USPS Assesses Transformation Progress, Likes What It Sees

The U.S. Postal Service says it is on track to achieve the goals laid out in its Strategic Transformation Plan 2006-2010.

The report looks at USPS’s progress toward the completing the agency’s Postal Transformation initiative of 2002. It finds that last year the USPS saw its seventh straight year of productivity increases, along with four years of positive net income and sustained high levels of service and customer satisfaction.

Some of the improvement efforts the current report points to in 2006 include launch of new four-state barcodes and tracking technologies to give customers a continuous view of mail; expanding access to mailer services such as the USPS.com Web site, Click-N-Ship and free package pickup; enhanced automated mail sorting capabilities; and streamlined commercial mailing process.

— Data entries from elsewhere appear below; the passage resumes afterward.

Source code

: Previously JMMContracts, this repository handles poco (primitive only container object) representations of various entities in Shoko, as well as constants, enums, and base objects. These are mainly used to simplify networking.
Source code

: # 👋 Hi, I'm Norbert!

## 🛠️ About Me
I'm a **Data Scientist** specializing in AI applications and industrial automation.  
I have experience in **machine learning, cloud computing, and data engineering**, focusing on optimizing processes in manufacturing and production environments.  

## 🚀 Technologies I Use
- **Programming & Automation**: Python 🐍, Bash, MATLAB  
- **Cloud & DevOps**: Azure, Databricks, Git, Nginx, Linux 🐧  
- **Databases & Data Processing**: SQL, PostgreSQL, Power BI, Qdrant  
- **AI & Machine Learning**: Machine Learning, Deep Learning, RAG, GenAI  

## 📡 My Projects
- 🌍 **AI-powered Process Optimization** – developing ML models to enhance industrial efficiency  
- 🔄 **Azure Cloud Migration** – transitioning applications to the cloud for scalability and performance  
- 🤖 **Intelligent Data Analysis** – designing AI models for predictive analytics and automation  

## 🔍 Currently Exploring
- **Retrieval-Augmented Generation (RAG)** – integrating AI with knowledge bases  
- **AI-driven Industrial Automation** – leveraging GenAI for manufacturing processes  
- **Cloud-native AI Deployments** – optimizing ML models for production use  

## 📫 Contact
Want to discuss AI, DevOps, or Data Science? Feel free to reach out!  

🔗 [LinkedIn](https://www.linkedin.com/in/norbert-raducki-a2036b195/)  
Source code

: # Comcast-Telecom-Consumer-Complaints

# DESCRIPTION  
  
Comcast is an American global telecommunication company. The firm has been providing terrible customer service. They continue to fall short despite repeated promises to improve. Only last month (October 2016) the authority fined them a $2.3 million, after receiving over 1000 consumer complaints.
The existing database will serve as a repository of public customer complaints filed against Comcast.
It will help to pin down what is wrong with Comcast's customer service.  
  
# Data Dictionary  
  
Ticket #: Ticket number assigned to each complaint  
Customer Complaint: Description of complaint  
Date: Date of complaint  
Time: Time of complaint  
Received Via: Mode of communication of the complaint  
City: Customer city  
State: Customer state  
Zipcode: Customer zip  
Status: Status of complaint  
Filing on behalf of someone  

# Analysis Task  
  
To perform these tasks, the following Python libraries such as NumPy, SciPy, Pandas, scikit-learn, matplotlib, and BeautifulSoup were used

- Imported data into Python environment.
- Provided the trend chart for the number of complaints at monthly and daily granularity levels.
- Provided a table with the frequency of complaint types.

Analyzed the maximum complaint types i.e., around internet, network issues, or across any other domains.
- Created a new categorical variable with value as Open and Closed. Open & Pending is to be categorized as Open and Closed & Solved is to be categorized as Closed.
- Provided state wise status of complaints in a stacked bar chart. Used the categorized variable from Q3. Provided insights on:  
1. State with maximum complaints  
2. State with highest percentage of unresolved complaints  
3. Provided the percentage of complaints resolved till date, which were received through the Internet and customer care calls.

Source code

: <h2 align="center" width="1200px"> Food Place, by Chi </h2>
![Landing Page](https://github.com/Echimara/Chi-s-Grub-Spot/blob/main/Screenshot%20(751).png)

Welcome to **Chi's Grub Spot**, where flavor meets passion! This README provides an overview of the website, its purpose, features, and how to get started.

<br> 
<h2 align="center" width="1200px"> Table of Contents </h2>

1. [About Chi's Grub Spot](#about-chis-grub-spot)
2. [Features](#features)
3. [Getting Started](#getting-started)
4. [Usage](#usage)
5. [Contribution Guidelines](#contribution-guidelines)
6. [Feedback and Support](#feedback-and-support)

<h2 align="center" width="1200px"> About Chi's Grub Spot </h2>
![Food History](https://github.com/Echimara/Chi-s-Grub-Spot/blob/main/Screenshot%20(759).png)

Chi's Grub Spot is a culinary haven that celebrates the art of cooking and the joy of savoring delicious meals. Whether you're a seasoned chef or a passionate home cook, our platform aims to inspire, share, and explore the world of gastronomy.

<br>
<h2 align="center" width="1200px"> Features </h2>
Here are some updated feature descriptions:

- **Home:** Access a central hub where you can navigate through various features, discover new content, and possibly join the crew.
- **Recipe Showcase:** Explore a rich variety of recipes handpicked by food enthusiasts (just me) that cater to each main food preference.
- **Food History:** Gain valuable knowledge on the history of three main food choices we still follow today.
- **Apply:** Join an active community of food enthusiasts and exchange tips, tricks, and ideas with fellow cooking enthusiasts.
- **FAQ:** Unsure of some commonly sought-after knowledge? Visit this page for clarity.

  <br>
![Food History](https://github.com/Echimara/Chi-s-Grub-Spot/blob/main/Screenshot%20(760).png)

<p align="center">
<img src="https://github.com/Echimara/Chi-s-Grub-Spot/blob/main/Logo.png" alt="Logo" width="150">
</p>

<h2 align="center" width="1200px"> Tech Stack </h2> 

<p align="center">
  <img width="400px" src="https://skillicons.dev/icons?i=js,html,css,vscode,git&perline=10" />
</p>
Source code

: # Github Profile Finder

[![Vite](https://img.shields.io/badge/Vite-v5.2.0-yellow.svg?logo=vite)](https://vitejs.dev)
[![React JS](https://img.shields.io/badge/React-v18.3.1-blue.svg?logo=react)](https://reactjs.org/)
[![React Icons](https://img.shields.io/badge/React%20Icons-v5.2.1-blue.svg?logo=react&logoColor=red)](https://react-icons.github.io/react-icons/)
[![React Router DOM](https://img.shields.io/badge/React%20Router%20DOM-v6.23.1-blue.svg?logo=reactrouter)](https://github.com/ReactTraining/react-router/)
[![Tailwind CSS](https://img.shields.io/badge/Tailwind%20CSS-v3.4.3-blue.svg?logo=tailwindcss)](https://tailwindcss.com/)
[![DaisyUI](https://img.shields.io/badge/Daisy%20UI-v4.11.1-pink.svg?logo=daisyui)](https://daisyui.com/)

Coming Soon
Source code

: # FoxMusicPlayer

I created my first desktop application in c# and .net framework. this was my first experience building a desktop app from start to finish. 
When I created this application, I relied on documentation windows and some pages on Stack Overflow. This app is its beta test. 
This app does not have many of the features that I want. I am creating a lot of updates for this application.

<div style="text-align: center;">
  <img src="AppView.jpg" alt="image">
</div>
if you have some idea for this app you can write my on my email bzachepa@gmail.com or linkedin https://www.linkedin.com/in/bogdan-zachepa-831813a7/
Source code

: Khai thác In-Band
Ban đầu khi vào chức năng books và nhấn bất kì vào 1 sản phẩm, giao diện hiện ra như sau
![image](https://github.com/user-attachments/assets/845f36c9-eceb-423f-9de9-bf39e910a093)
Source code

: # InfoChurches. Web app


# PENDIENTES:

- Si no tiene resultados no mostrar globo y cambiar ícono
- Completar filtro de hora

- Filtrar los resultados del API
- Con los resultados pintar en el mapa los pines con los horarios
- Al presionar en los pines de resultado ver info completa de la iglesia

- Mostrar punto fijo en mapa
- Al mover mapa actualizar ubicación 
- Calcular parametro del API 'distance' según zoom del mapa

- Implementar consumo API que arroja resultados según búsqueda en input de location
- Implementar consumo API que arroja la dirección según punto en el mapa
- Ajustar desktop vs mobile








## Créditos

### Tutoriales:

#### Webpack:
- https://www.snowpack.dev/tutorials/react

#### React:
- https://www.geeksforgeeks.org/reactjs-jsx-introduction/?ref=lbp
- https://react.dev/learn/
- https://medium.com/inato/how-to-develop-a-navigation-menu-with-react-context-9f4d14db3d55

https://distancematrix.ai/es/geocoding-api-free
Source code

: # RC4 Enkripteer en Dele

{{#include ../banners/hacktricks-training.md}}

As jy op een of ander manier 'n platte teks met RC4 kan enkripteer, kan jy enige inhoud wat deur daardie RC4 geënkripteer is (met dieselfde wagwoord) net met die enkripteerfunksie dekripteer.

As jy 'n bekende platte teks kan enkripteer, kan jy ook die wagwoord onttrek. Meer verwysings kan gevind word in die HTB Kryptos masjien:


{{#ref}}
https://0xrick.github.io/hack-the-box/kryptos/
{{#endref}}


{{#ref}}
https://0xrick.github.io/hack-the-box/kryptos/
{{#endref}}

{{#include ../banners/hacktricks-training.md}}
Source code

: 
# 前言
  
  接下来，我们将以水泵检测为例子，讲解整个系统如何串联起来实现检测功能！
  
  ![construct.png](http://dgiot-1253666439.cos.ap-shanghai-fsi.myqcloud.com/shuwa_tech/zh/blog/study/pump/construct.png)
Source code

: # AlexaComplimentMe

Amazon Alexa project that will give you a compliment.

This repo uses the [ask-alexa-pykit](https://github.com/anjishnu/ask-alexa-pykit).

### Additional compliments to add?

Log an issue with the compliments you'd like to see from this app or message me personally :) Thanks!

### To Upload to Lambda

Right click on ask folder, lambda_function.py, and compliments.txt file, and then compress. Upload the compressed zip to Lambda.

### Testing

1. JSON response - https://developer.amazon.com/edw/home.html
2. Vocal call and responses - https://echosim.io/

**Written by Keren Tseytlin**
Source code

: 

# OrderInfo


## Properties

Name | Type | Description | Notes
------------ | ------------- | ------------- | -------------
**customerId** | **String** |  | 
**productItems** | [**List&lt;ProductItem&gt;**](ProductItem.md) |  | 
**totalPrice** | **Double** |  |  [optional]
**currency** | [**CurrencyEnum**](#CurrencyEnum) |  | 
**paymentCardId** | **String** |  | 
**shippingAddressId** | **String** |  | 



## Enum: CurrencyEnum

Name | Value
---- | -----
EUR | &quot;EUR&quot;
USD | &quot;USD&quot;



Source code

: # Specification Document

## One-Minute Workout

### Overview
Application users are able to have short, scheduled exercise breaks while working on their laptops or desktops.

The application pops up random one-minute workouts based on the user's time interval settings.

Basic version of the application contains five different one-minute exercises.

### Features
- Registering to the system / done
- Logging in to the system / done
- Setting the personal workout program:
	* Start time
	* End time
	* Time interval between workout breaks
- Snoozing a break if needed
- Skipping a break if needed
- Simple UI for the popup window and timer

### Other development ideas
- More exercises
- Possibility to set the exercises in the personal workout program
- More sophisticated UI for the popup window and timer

In regard to commercial mail, Postmaster General and USPS CEO John Potter and Board of Governors chairman James C. Miller III point out in an introduction to the report that the USPS has incorporated “multiple enhancements to streamline commercial mail acceptance” that will reduce paperwork, simplify payment and lead to new diagnostic tools to improve service quality.

The postal transformation plan “recognizes the Postal Service is part of a much larger mailing industry, and our success can be sustained only in cooperation with our customers and industry partners,” Potter and Miller say in the introductory letter.

The USPS unveiled plans last week to restructure the delivery of business mail through “intelligent” bar codes, continuous tracking and real-time feedback to business customers. Those services are slated to go into effect for all commercial mailers by 2009.